What you need to do:
Quote the lines word for word, everything from the line containing "If you've been" down to the line containing "A new CSS property", both included.

Provided information:
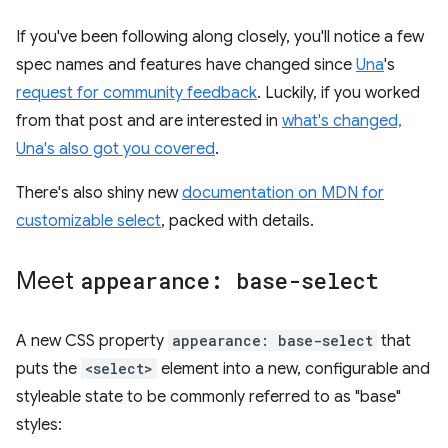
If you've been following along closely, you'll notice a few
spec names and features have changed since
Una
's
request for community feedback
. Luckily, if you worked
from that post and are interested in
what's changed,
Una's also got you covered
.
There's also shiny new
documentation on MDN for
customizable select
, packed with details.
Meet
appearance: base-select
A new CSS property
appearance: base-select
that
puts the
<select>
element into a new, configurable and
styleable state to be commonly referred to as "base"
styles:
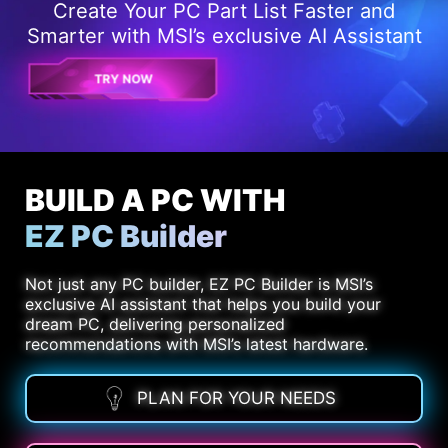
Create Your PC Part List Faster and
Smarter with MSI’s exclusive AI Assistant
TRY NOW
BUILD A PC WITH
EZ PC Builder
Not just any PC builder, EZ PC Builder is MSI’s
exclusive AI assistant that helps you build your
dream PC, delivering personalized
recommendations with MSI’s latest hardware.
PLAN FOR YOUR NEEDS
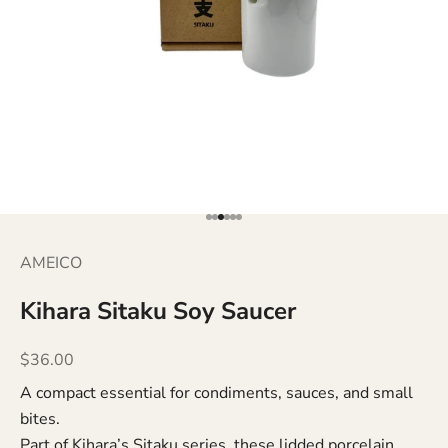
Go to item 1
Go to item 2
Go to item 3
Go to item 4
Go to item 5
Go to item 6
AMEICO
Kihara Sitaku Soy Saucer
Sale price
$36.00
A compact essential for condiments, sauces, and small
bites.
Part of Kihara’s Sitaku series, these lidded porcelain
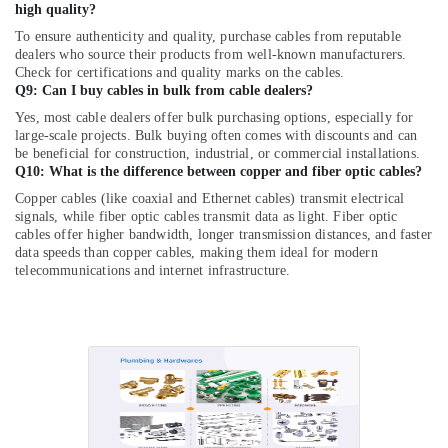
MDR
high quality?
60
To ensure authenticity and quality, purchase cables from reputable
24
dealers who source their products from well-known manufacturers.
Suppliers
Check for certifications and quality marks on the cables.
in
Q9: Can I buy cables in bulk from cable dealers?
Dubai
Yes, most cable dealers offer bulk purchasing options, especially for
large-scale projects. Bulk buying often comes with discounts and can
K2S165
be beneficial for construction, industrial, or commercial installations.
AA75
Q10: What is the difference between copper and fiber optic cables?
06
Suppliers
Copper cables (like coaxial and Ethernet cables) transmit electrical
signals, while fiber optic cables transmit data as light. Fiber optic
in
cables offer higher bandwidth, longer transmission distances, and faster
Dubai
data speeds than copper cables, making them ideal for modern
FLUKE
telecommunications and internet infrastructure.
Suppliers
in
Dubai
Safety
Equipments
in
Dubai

* * *

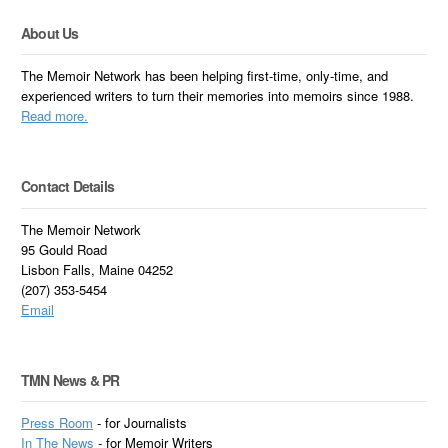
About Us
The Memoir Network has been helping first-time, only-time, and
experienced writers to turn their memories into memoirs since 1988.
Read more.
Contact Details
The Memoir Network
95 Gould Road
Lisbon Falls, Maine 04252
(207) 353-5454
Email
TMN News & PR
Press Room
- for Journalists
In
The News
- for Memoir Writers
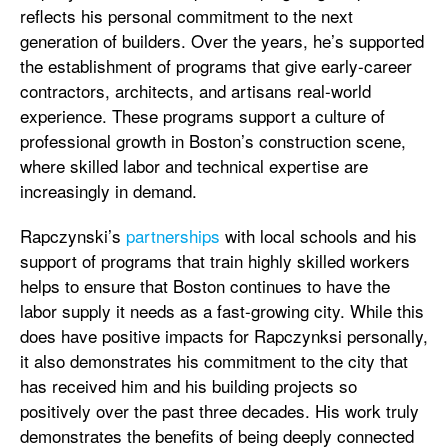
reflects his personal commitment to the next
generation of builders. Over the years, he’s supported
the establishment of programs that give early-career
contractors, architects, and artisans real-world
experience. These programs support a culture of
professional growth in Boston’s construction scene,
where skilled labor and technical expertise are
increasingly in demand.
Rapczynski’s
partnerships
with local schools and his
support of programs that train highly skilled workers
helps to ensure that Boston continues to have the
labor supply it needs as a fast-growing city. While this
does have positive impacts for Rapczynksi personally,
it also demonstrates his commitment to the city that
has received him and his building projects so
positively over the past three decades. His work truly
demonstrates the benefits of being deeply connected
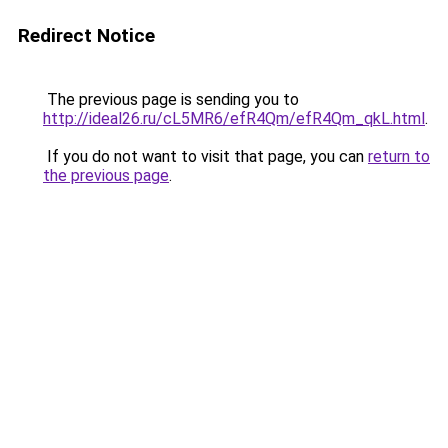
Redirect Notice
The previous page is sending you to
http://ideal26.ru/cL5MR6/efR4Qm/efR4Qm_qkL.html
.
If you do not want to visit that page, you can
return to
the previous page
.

Your response:
If you've been following along closely, you'll notice a few
spec names and features have changed since
Una
's
request for community feedback
. Luckily, if you worked
from that post and are interested in
what's changed,
Una's also got you covered
.
There's also shiny new
documentation on MDN for
customizable select
, packed with details.
Meet
appearance: base-select
A new CSS property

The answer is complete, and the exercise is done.